• YOUR ASSIGNMENT:
In the biography of Tim Schuller below, list every person named other than Tim Schuller himself.

- Born: Fredric Thomas Schuller Salem, Ohio, U.S.
- Died: February 29, 2012 (aged 62) Dallas, Texas, U.S.
- Education: Kent State University at Salem
- Occupations: Columnist, historian, music critic

= Tim Schuller =

American music critic and historian (died 2012)

Tim "Mit" Schuller (né Fredric Thomas Schuller; died 29 February 2012) was an American, Dallas–Fort Worth-based music critic, who chronicled living blues and jazz musicians, mostly from Texas (particularly from the Dallas–Fort Worth area and the Southwest).

== Early years ==
Schuller was born in Salem, Ohio, to Frederick Kane Schuller and Mary Louise Layden. Tim's father, who had been a newspaper journalist, died when he was seven. Schuller attended Salem High School, graduating in 1967. During his senior year, he was the feature editor of the Salem Quaker, his high school newspaper. He studied at Kent State University at Salem, but did not graduate. In Ohio, Schuller had worked as a musician (playing guitar), a factory worker, and a stringer reporter.

Schuller moved to Chicago with his childhood friend from Salem, Tom "Mot" Dutko, a blues drummer. In Chicago, Schuller played with Robert Lockwood Jr. and John Brim.

Excerpts from a dataset

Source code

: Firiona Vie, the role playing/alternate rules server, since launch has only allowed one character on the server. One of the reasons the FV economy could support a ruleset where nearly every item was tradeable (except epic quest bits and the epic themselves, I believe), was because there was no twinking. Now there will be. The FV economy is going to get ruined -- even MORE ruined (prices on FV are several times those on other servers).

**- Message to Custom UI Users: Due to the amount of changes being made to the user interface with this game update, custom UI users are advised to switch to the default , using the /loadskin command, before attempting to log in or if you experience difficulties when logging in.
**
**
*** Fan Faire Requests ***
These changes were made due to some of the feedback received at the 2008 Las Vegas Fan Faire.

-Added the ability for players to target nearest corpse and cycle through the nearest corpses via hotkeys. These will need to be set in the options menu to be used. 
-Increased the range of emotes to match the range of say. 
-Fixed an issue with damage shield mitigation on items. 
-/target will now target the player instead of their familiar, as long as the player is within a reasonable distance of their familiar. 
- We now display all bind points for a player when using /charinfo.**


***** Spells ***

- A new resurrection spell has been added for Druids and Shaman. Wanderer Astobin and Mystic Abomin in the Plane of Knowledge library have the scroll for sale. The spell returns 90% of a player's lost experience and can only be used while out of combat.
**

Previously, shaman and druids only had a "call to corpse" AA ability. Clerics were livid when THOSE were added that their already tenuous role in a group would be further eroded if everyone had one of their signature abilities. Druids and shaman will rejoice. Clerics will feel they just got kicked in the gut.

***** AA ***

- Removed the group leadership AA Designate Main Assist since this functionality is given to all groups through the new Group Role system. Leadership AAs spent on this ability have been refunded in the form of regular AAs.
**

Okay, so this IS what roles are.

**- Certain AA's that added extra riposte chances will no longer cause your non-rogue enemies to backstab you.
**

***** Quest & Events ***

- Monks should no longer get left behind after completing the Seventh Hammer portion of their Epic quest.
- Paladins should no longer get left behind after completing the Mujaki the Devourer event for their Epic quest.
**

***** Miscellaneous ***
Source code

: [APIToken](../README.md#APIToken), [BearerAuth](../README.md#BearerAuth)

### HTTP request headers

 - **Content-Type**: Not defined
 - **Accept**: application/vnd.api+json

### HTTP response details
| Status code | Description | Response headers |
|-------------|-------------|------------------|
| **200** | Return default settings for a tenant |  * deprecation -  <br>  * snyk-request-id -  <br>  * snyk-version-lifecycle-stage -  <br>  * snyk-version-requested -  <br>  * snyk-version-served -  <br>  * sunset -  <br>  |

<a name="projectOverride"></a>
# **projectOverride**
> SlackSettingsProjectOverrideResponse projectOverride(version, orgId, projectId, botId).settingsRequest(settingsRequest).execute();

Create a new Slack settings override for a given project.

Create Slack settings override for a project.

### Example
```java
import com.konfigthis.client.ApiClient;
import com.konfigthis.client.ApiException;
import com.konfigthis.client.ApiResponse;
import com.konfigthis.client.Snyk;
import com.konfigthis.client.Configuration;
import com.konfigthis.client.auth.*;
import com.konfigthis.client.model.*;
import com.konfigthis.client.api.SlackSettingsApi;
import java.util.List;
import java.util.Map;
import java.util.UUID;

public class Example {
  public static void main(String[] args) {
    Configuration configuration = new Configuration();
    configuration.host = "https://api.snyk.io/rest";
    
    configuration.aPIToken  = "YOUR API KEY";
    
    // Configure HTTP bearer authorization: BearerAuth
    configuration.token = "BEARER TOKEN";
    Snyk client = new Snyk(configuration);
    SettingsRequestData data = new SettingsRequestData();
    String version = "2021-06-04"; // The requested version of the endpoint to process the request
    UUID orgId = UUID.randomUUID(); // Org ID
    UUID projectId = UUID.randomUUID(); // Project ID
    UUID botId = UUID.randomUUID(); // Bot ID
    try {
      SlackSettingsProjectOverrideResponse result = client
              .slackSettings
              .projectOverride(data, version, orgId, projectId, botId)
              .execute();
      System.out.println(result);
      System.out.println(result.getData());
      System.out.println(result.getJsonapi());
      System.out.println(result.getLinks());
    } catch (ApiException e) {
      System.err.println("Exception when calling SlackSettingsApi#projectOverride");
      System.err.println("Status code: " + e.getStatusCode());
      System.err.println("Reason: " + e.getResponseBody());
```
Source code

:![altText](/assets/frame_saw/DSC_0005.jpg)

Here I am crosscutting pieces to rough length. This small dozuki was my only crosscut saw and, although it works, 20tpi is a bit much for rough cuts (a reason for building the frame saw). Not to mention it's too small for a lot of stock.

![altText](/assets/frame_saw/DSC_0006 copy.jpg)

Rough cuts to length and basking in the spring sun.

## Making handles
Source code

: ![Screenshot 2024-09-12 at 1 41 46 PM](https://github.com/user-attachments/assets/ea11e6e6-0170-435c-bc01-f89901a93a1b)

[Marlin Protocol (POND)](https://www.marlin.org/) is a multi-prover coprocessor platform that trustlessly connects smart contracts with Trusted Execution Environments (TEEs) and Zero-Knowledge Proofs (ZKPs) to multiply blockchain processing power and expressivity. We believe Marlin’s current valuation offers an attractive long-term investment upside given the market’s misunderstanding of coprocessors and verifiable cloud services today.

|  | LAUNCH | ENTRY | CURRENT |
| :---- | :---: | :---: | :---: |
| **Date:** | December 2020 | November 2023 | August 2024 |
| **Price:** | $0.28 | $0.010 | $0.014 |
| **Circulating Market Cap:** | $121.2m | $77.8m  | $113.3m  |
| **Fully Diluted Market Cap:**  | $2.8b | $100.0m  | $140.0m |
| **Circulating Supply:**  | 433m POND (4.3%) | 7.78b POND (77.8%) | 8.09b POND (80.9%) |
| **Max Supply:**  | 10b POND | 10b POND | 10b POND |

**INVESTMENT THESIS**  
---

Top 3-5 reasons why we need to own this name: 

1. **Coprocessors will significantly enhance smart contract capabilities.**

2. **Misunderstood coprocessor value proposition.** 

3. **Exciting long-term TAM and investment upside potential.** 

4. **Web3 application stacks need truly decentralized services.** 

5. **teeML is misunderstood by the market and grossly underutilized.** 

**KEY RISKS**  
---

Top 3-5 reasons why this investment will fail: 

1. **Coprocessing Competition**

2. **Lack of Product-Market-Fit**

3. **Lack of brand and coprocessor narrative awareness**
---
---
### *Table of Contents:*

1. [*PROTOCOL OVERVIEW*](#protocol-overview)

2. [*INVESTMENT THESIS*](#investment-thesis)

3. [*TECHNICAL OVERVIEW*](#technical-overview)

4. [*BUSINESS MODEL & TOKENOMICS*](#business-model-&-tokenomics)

• SOLVED EXERCISE:
- Frederick Kane Schuller
- Mary Louise Layden
- Tom "Mot" Dutko
- Robert Lockwood Jr.
- John Brim